Task input:
* * * * * * *
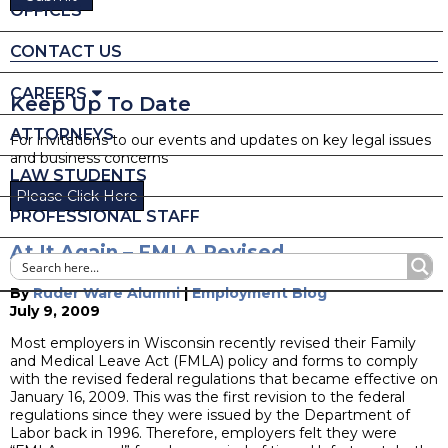
OFFICES
CONTACT US
CAREERS
Keep Up To Date
ATTORNEYS
For invitations to our events and updates on key legal issues
and business concerns
LAW STUDENTS
Please Click Here
PROFESSIONAL STAFF
At It Again – FMLA Revised
By
Ruder Ware Alumni
|
Employment Blog
July 9, 2009
Most employers in Wisconsin recently revised their Family
and Medical Leave Act (FMLA) policy and forms to comply
with the revised federal regulations that became effective on
January 16, 2009. This was the first revision to the federal
regulations since they were issued by the Department of
Labor back in 1996. Therefore, employers felt they were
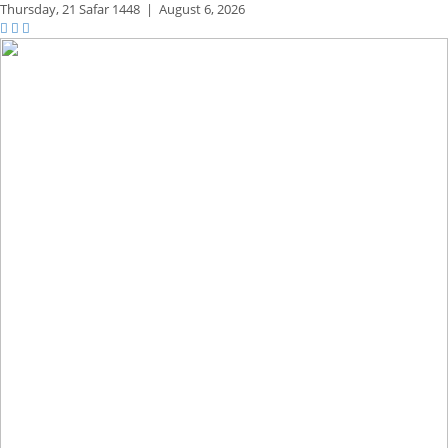
Thursday,
21 Safar 1448
|
August 6, 2026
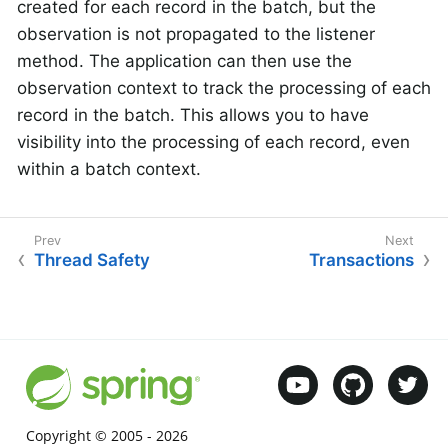
created for each record in the batch, but the
observation is not propagated to the listener
method. The application can then use the
observation context to track the processing of each
record in the batch. This allows you to have
visibility into the processing of each record, even
within a batch context.
Thread Safety
Transactions
Copyright © 2005 -
2026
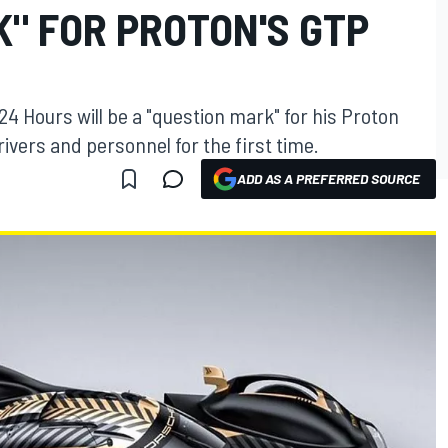
" FOR PROTON'S GTP
4 Hours will be a "question mark" for his Proton
ivers and personnel for the first time.
ADD AS A PREFERRED SOURCE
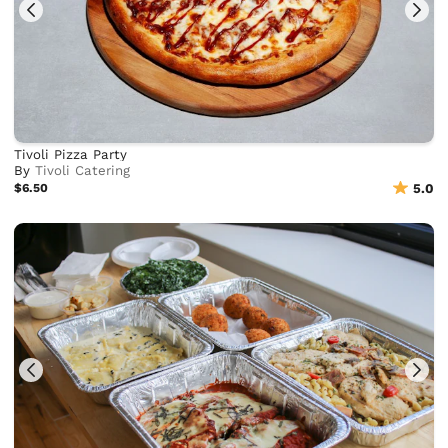
Tivoli Pizza Party
By
Tivoli Catering
$6.50
5.0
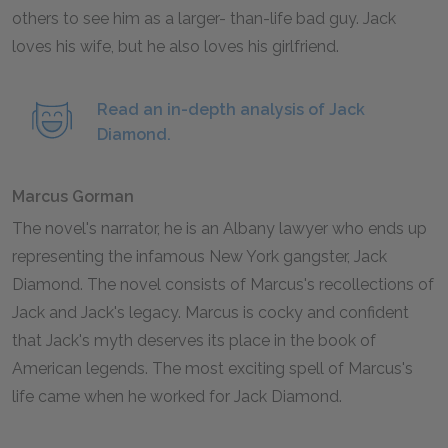
others to see him as a larger- than-life bad guy. Jack
loves his wife, but he also loves his girlfriend.
Read an in-depth analysis of Jack
Diamond.
Marcus Gorman
The novel's narrator, he is an Albany lawyer who ends up
representing the infamous New York gangster, Jack
Diamond. The novel consists of Marcus's recollections of
Jack and Jack's legacy. Marcus is cocky and confident
that Jack's myth deserves its place in the book of
American legends. The most exciting spell of Marcus's
life came when he worked for Jack Diamond.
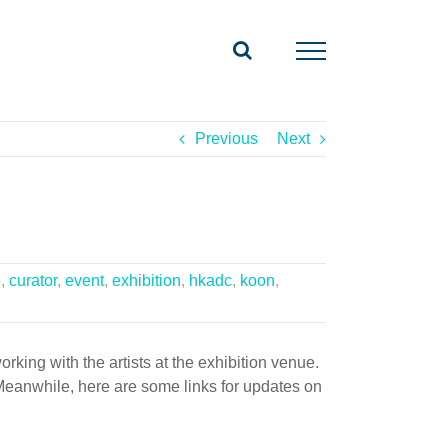
Previous
Next
e
,
curator
,
event
,
exhibition
,
hkadc
,
koon
,
king with the artists at the exhibition venue.
. Meanwhile, here are some links for updates on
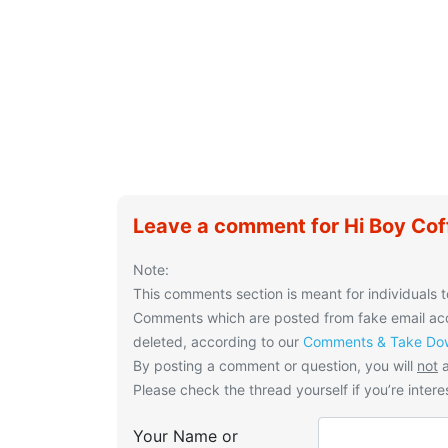
Leave a comment for Hi Boy Cof
Note:
This comments section is meant for individuals t
Comments which are posted from fake email acco
deleted, according to our
Comments & Take Dow
By posting a comment or question, you will
not
a
Please check the thread yourself if you’re interes
Your Name or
* * * * * * *
Task description:
In the records above, find the line with "PROFESSIONAL STAFF"; write out exactly that line and each one after it, stopping after the line with "January 16, 2009.".

Exercise result:
PROFESSIONAL STAFF
At It Again – FMLA Revised
By
Ruder Ware Alumni
|
Employment Blog
July 9, 2009
Most employers in Wisconsin recently revised their Family
and Medical Leave Act (FMLA) policy and forms to comply
with the revised federal regulations that became effective on
January 16, 2009. This was the first revision to the federal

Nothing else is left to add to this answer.